Drei Bewerber im Rennen
Anfang März hatten sich die Mitglieder des Stadtrats für eine Fortführung der Suchtberatung in Neustadt ausgesprochen. Daraufhin hatte die Abteilung Soziale Dienste die Trägerschaft ausgeschrieben. Nach Angaben des Sozialdezernenten der Stadt, Bürgermeister Ingo Röthlingshöfer (CDU), gab es drei Bewerbungen.
Neben dem in Landau ansässigen Therapieverbund Ludwigsmühle hatten das Caritas-Zentrum Neustadt und die Diakonie Pfalz ihren Hut in den Ring geworfen. Letztere war bereits bis 2012 Träger der Fachstelle Sucht gewesen. Damals hatte sie die Trägerschaft an die Evangelische Heimstiftung Pfalz übergeben, die wiederum Mitglied der Diakonie ist.

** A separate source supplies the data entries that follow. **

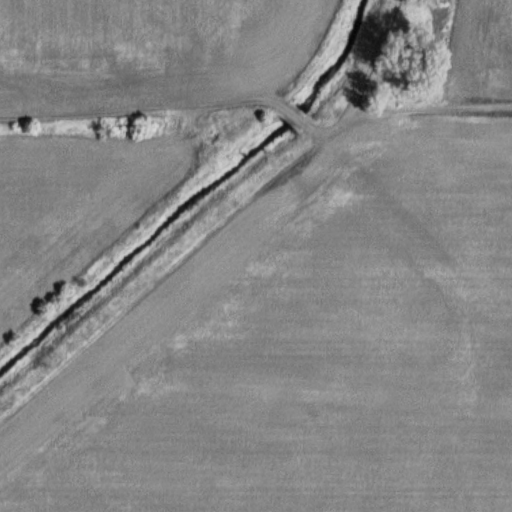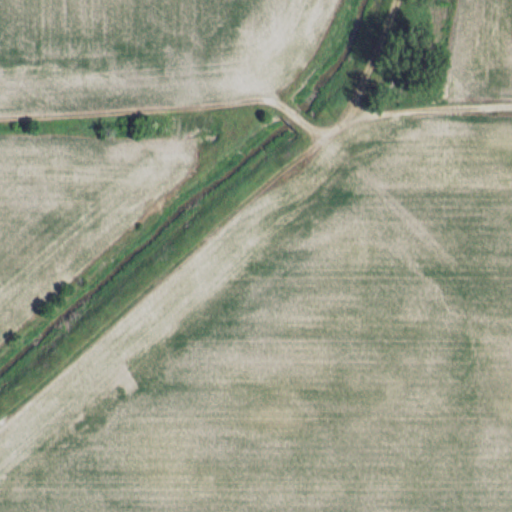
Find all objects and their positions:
road: (255, 111)
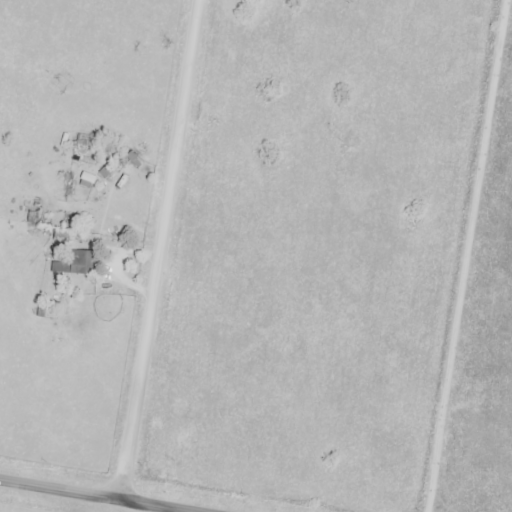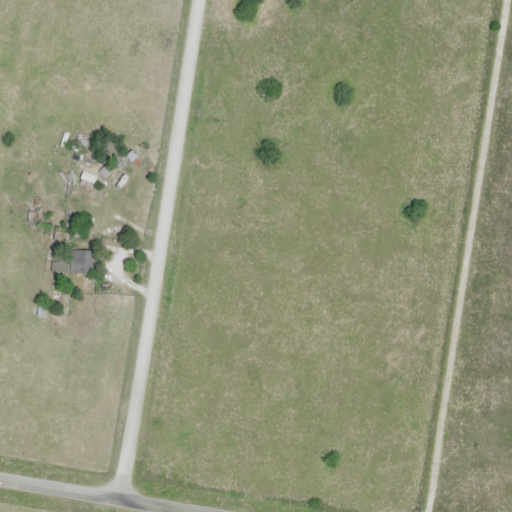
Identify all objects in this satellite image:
building: (133, 160)
road: (158, 250)
building: (83, 264)
building: (59, 268)
road: (94, 495)
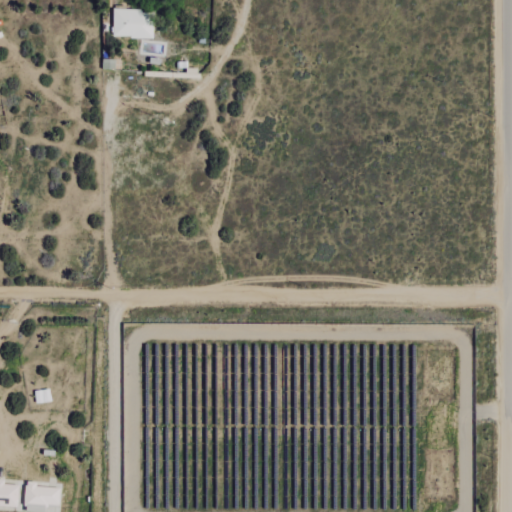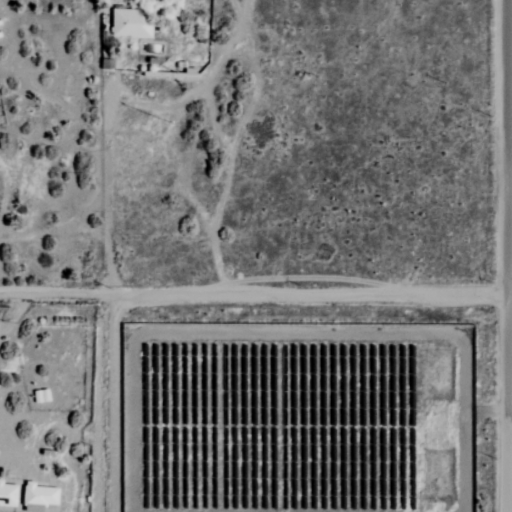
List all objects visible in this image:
building: (132, 23)
road: (228, 144)
road: (103, 147)
road: (508, 255)
road: (255, 291)
road: (0, 373)
road: (98, 402)
building: (8, 494)
building: (41, 498)
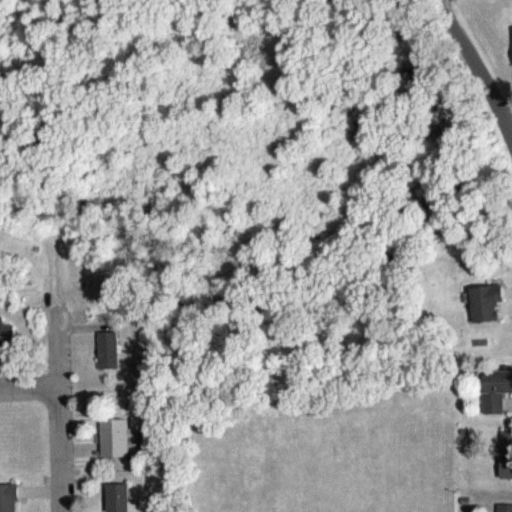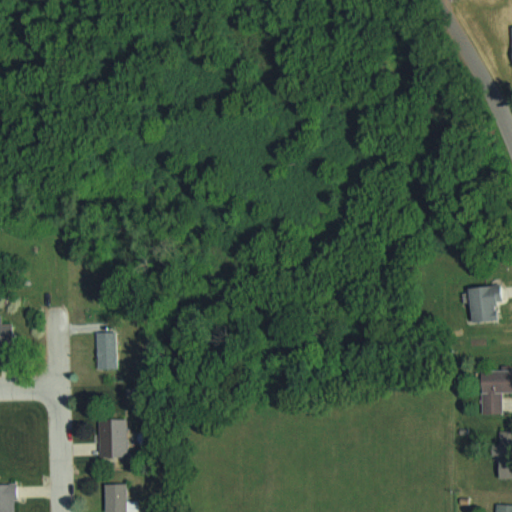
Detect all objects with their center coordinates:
building: (509, 42)
road: (477, 70)
building: (479, 301)
building: (9, 330)
building: (109, 345)
road: (29, 387)
building: (490, 388)
road: (59, 422)
building: (114, 435)
building: (502, 453)
building: (8, 496)
building: (117, 496)
building: (500, 507)
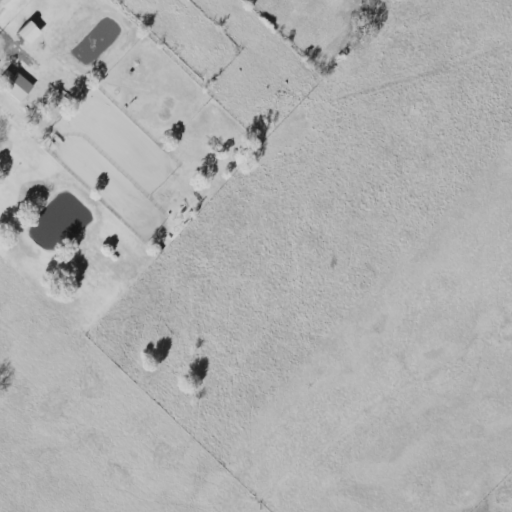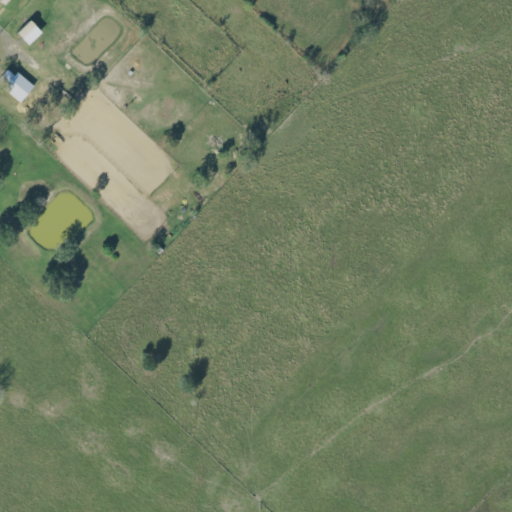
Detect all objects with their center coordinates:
building: (1, 2)
building: (15, 84)
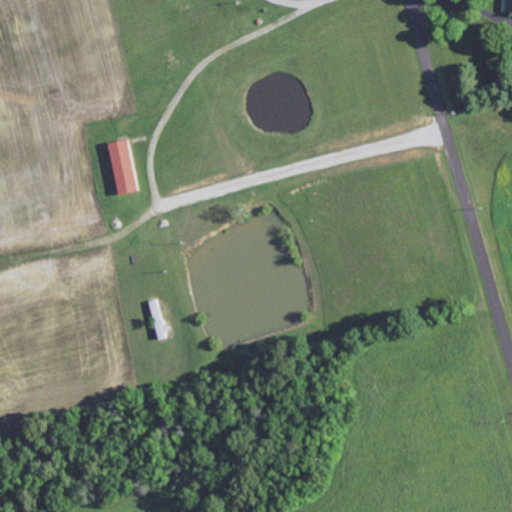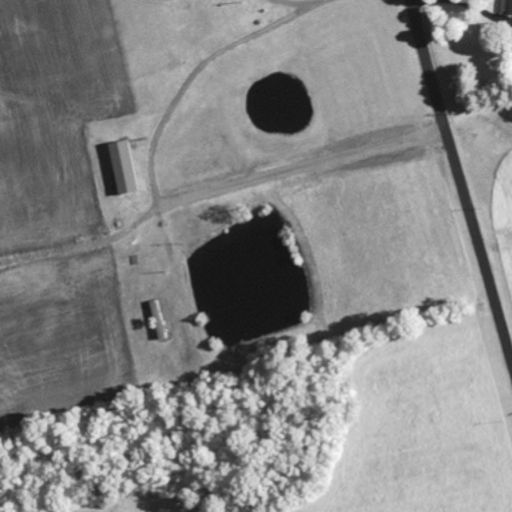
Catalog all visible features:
building: (508, 5)
building: (129, 167)
road: (460, 175)
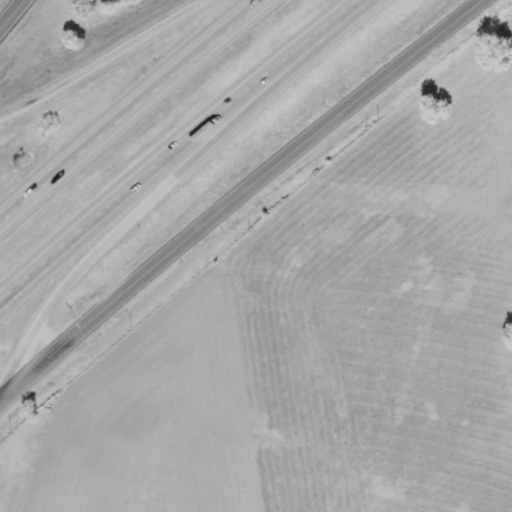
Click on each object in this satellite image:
road: (13, 15)
road: (104, 62)
road: (131, 110)
road: (176, 147)
road: (173, 182)
road: (240, 197)
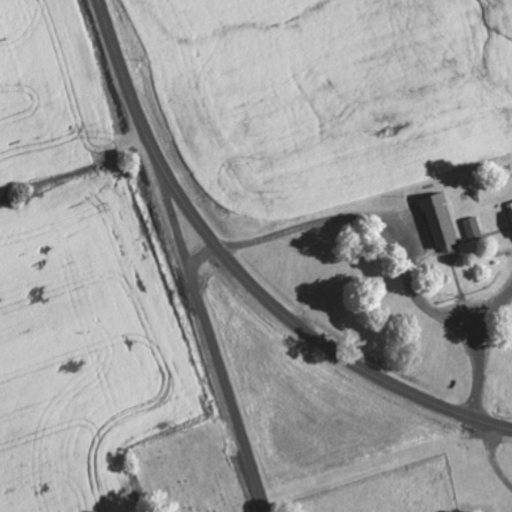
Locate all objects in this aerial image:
building: (509, 212)
building: (434, 222)
building: (470, 230)
road: (204, 259)
road: (242, 275)
road: (210, 332)
park: (188, 472)
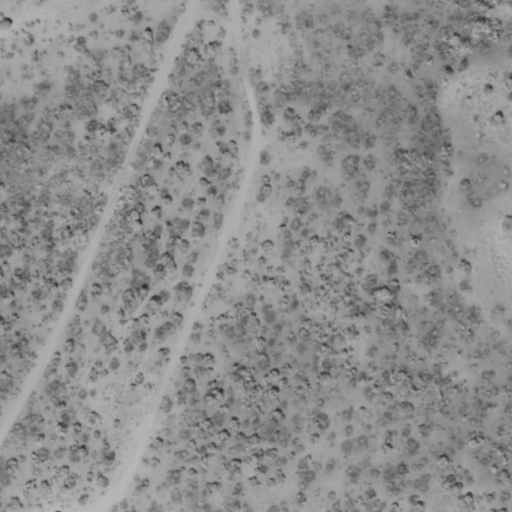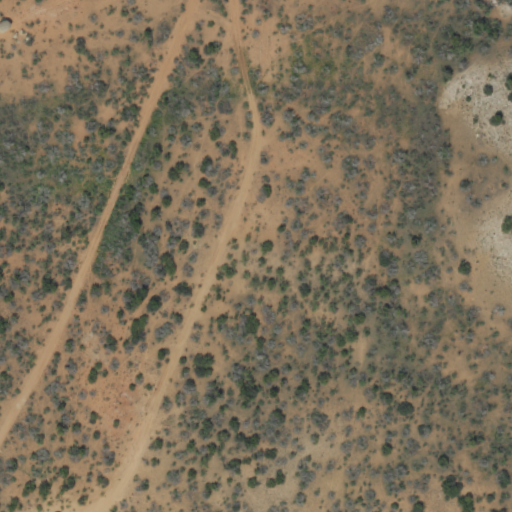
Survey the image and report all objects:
road: (211, 256)
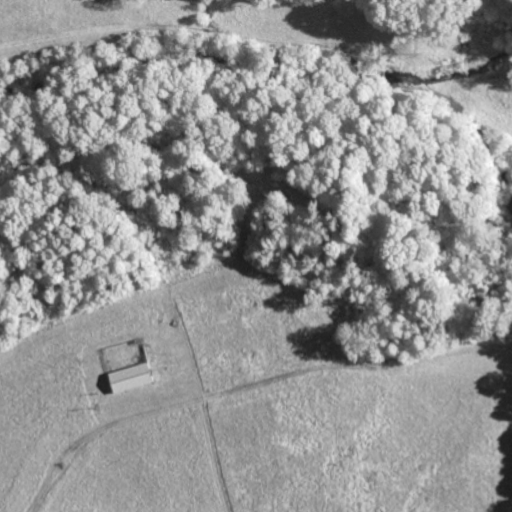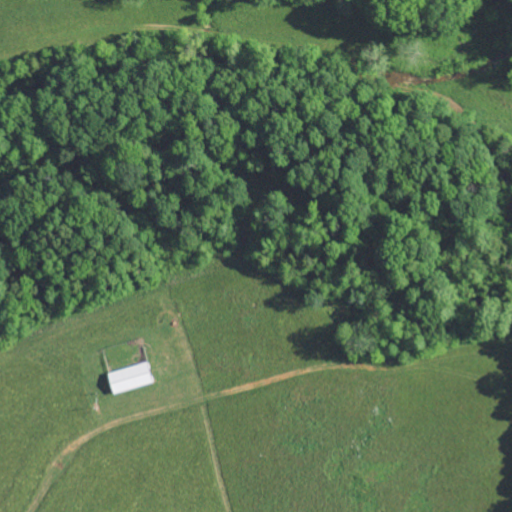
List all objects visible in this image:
building: (132, 378)
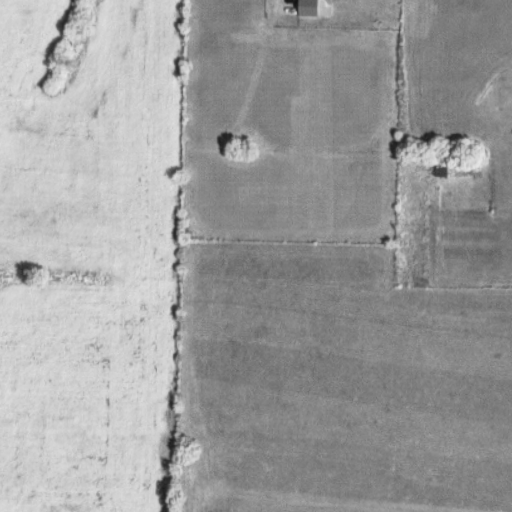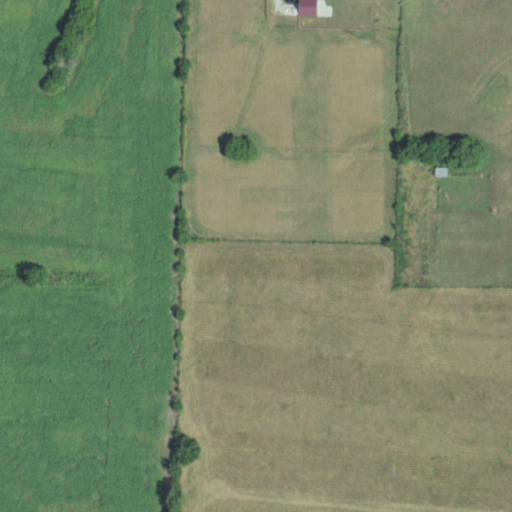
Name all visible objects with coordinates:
building: (305, 7)
road: (183, 382)
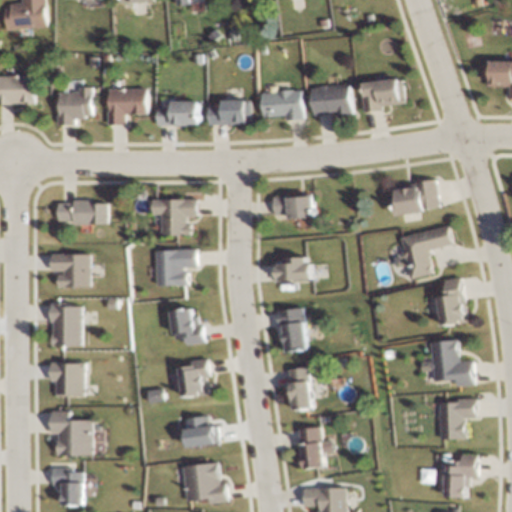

Mit Verbindungen nach Neustadt
Von den drei Bewerbern habe der Therapieverbund Ludwigsmühle das wirtschaftlichste Angebot abgegeben, sagt Röthlingshöfer. Abgesehen vom Finanziellen sei das Konzept des Therapieverbunds sehr überzeugend. Zudem habe er in einem Gespräch mit dessen Geschäftsführer Dirk Kratz einen guten Eindruck gewonnen.
Der Therapieverbund Ludwigsmühle führt unter anderem die Fachkliniken Ludwigsmühle in Lustadt und Villa Maria in Ingenheim, Beratungsstellen in Speyer und Germersheim sowie Einrichtungen für betreutes Wohnen. Auch zu Neustadt gibt es Verbindungen. Er ist nämlich aus der 1981 gegründeten Vereinigung gegen Drogenmissbrauch hervorgegangen. Initiator für die Gründung der Vereinigung war der Neustadter Unternehmer Georg Serr. Der frühere Sozialdezernent der Stadt Neustadt, Georg Jungmann, war viele Jahre Vorstandsmitglied, auch der Neustadter Journalist Günter Werner engagierte sich in der Vereinigung.
Stadt übernimmt weitere Kosten
Bisher hat die Stadt nach Angaben von Röthlingshöfer jährlich etwa 135.000 Euro für die Fachstelle Sucht bezahlt. Der Anteil der Stadt und des Landes sind allerdings nicht jedes Jahr gleich, da die Personalkosten schwanken. Das Land zahlt für die Stellen einen unterschiedlichen Anteil: Bei der Stelle für Suchtprävention beträgt dieser 70 Prozent, an der Stelle für Gücksspielsucht beteiligt sich das Land mit 90 Prozent der Kosten. Mit dem Therapieverbund Ludwigsmühle sei vereinbart, dass die Stadt jährlich etwa 280.000 Euro zahlen wird, sagt Röthlingshöfer.
Das Personal der Suchtberatungsstelle soll übernommen werden, sofern die Mitarbeiter das wünschen. Wie Röthlingshöfer berichtet, ist zudem vorgesehen, dass der neue Träger mit dem Besitzer des Gebäudes in der Schillerstraße Verhandlungen wegen einer Anmietung der bisherigen Räume der Fachstelle aufnimmt. Das sei aber erst möglich, wenn die Vereinbarung für die Trägerschaft unterschrieben ist.